Re: "Shortly after 9/11 the Afghani borders were closed to the 20 ton trucks needed to bring in useful quantities of wheat. We've bombed Red Cross caches in Kabul repeatedly." This is in agreement with my theory. The United States is using hunger as a weapon against the Taliban.

Every (hard fought) war where it was possible for one side to starve the other (or both to starve each other) resulted in attempts to use food as a weapon. This is not something that the US invented, it dates back to prehistory. Read Thucydides, for instance. Every investiture involves starvation or at least so wish the besiegers. Hunger is far more kind than the alternate ways of killing people.

Re: "Especially in light of the prevalence of uncleared minefields surrounding Masar-i-Sharif, and generally whereever the airdropped foodstuffs would be sent."

If someone is hungry enough, they'll risk a mine field to eat. But you're ignoring the reality. Mines are expensive, they take time and effort to insert, and they are available only in limited quantities. All the US military has to do is contact the Northern Alliance and ask them where they want the food dropped. The NA isn't going to specify areas which are covered with minefields.
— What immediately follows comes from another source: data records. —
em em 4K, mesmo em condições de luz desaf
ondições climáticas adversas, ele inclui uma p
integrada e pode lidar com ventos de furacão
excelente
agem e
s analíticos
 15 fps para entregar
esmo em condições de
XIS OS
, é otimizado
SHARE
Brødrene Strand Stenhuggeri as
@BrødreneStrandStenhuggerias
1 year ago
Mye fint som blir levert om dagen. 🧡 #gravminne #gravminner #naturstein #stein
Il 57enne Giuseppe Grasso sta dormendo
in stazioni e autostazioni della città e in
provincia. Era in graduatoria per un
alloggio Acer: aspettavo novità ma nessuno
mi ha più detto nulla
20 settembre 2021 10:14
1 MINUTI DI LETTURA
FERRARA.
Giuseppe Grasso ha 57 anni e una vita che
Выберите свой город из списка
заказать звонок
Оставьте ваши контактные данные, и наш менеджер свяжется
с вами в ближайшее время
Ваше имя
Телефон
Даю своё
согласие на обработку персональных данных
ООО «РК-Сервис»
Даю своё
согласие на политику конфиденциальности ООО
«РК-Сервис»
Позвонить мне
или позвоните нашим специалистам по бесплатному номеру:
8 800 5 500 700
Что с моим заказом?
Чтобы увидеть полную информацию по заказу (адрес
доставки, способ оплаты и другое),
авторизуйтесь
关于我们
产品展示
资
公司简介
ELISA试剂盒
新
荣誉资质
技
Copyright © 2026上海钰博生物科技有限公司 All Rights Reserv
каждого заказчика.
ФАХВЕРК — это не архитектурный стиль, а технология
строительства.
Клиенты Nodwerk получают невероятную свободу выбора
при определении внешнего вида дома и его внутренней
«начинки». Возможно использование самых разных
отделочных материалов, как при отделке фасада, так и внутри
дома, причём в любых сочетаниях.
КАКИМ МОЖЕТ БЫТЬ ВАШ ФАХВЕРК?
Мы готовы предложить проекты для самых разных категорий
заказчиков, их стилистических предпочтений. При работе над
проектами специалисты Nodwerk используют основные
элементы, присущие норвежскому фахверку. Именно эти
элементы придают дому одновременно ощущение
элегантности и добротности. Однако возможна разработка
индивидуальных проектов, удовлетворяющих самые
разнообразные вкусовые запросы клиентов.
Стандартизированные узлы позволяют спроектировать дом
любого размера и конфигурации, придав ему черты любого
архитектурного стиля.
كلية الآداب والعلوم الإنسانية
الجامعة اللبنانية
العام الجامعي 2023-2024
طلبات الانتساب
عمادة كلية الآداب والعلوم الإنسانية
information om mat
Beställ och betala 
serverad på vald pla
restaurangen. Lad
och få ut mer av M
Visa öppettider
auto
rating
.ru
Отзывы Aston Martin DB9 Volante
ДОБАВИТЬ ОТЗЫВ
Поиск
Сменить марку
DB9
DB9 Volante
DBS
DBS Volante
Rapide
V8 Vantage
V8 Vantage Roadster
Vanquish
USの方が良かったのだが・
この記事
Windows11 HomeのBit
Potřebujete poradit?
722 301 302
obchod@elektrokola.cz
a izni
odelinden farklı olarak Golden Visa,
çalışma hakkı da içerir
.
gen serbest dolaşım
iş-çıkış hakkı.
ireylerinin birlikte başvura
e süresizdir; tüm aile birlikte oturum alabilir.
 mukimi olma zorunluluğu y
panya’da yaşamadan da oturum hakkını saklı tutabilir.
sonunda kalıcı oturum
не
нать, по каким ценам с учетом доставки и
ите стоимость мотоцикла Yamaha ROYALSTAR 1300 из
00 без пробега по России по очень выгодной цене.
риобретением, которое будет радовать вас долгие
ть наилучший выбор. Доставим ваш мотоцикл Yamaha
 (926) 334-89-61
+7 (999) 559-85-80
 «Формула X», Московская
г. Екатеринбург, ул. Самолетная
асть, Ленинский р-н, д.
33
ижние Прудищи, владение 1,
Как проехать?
Let me review mine theory.

You put mines down in places where you want to prevent the enemy from going. They are put down in two ways: (1) You sow them in large fields to protect some area, or as a way of preventing the enemy from safely taking cover. That would be in specific battlefield areas. (2) You put them in small quantities along places where you figure the enemy will walk. That would include roads, paths, and stuff like saddles of hills and the like.

You don't sow single mines out in the middle of areas that no one cares about. You might, as a form of terror, sow a few at random in fields, but you don't bother putting mines in places where no one ever goes. Similarly, you don't shoot guns at places where no one ever stands, and you don't target your artillery for places that don't have some special significance (unless you're making a rolling barrage).

So here's the figures:

Only two of Afghanistan's 30 provinces are free of land mines, which Kelly said contaminate about 891 million square yards of Afghan soil. That's about 287 square miles of minefields.
latimes.com

Since Afghanistan has 160,000 square miles, that means that only about 1/500th of it has mines, and those areas have something like 1 mine for every 90 square yards.

Re: "Some of the trucks are now rolling into Afghanistan again, but the NGOs are in disarray, and it is anticipated that much of the food will end up in the hands of combatants." You got that right. That's why US policy is to feed areas under the control or influence of the Northern Alliance only.